When would the voltage between two particles be zero?
Similarly, the electric potential or voltage is the electric potential energy per unit charge experienced at that point in space. Similar to how a massive body will have no gravitational potential energy if it is not present in a gravitational field, a charged body will have no electric potential energy if it is not present in an electric field. To put that a different way, if the electric field at a point is zero, the voltage at that point is zero. Thus, hopefully it is clear that for the midpoint between the positive charges described above, the voltage at that point in space is zero.

I also read somewhere [the electric field is] 0 along equipotent lines, can someone explain why?
However, if the electric field at a point is non-zero, then voltage must be considered in the context of a reference point (similar to how gravitational potential energy is considered in the context of the earth for objects in the earth's gravitational field.) For voltage we set that reference point at an infinite distance. When we consider the set of points in an electric field for which the voltage is the same, we can plot equipotential lines. If we set a reference point at a nearer spot when calculating voltage, say in the area of concern rather than at an infinite distance away, we can calculate the voltage difference (∆V) between the two points. Since the set of points along an equipotential line is defined as that set for which "absolute" voltage is the same, there must be zero voltage difference between that set of points. This indicates that no work would be required to move a charged body along the equipotential line.

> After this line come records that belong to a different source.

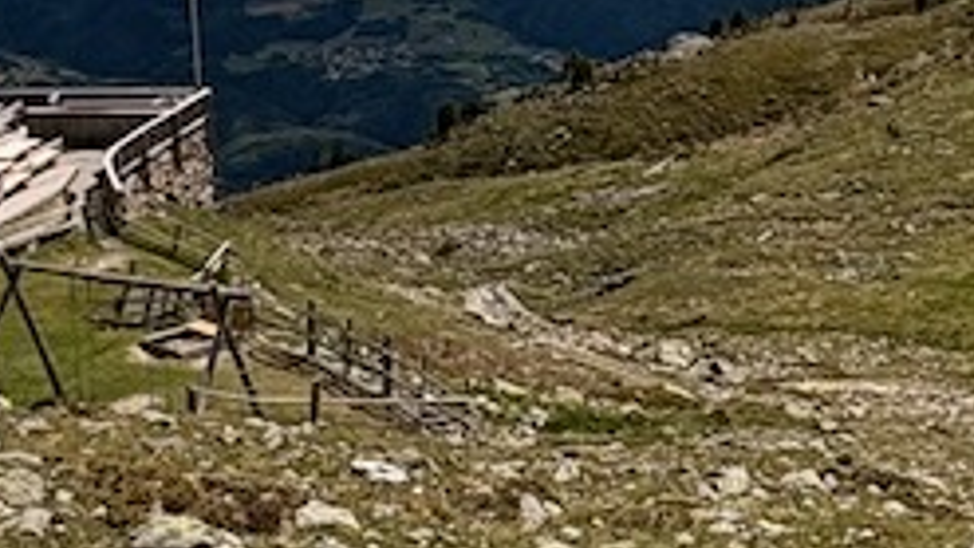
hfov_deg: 25.3
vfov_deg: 14.2
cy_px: -296
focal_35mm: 79
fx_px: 2041
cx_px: 1013
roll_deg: +0.5
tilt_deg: -4.7
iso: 50
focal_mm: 2.22
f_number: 2.2
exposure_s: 1/3717
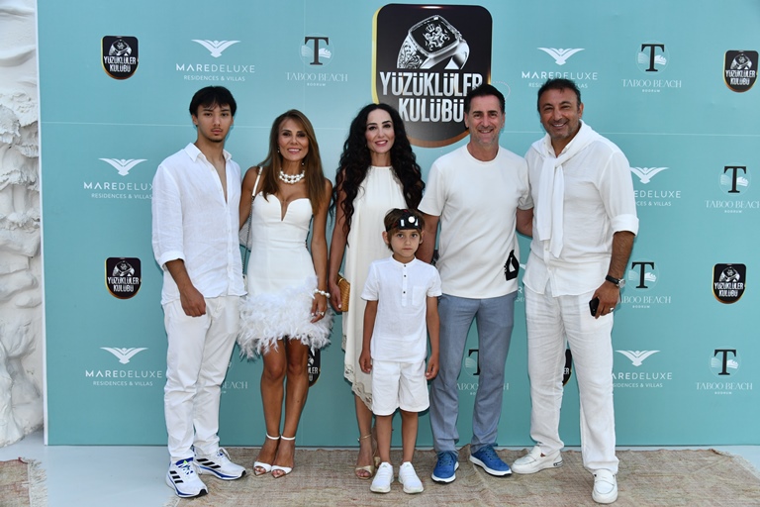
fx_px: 844
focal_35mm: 40
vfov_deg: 33.4
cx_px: 380
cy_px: 254
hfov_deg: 48.5
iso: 1000
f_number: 5.6
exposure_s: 1/160
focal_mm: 40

The implication is that the electric field along the equipotential line is zero, since moving a charge along the line requires no work it must not be moving against any electric field in either direction along the line. But wait, the electric field isn't zero at the points on the line, because those points are present in the electric field of the point charge, right? Yes, but that net field is a vector sum of its components. The electric field component vectors along the equipotential line for any point on the line are zero, but perpendicular to the line the electric field component vectors are non-zero.

Stated more plainly, the electric field component vector(s) tangent to a point on an equipotential line are zero.

Would [the voltage] be zero exactly between a positive and negatively charged particle? Voltage is a scalar though, so i'm not sure why that'd be the case.
Nope! There would be a non-zero net electric field between the two oppositely-charged particles, so the voltage at that point would be non-zero.
 
I'm sorry gettheleadout but you are wrong here. The electric potential (wrt infinity) at a point equidistant between two identically charged particles is not zero. Just because an electric field is zero at a certain point, that does not necessarily mean that the electric potential at that point is also zero. A zero electric field at a point means that the gradient (ie slope) of the potential is zero at that point.
 
I'm sorry gettheleadout but you are wrong here. The electric potential (wrt infinity) at a point equidistant between two identically charged particles is not zero. Just because an electric field is zero at a certain point, that does not necessarily mean that the electric potential at that point is also zero. A zero electric field at a point means that the gradient (ie slope) of the potential is zero at that point.
Ah of course you are right, my mistake. Since the potential at a point is the work per unit charge necessary to move a charge to the point from infinity, clearly the potential is non-zero at the point between the two charges.

Edit: to expand, my error in reasoning was equating "not present in an electric field" to "zero electric field" in considering the relationship between electric potential energy and electric potential, the point being that for vector cancellation the net electric field at a point may be zero but the point is still IN an electric field.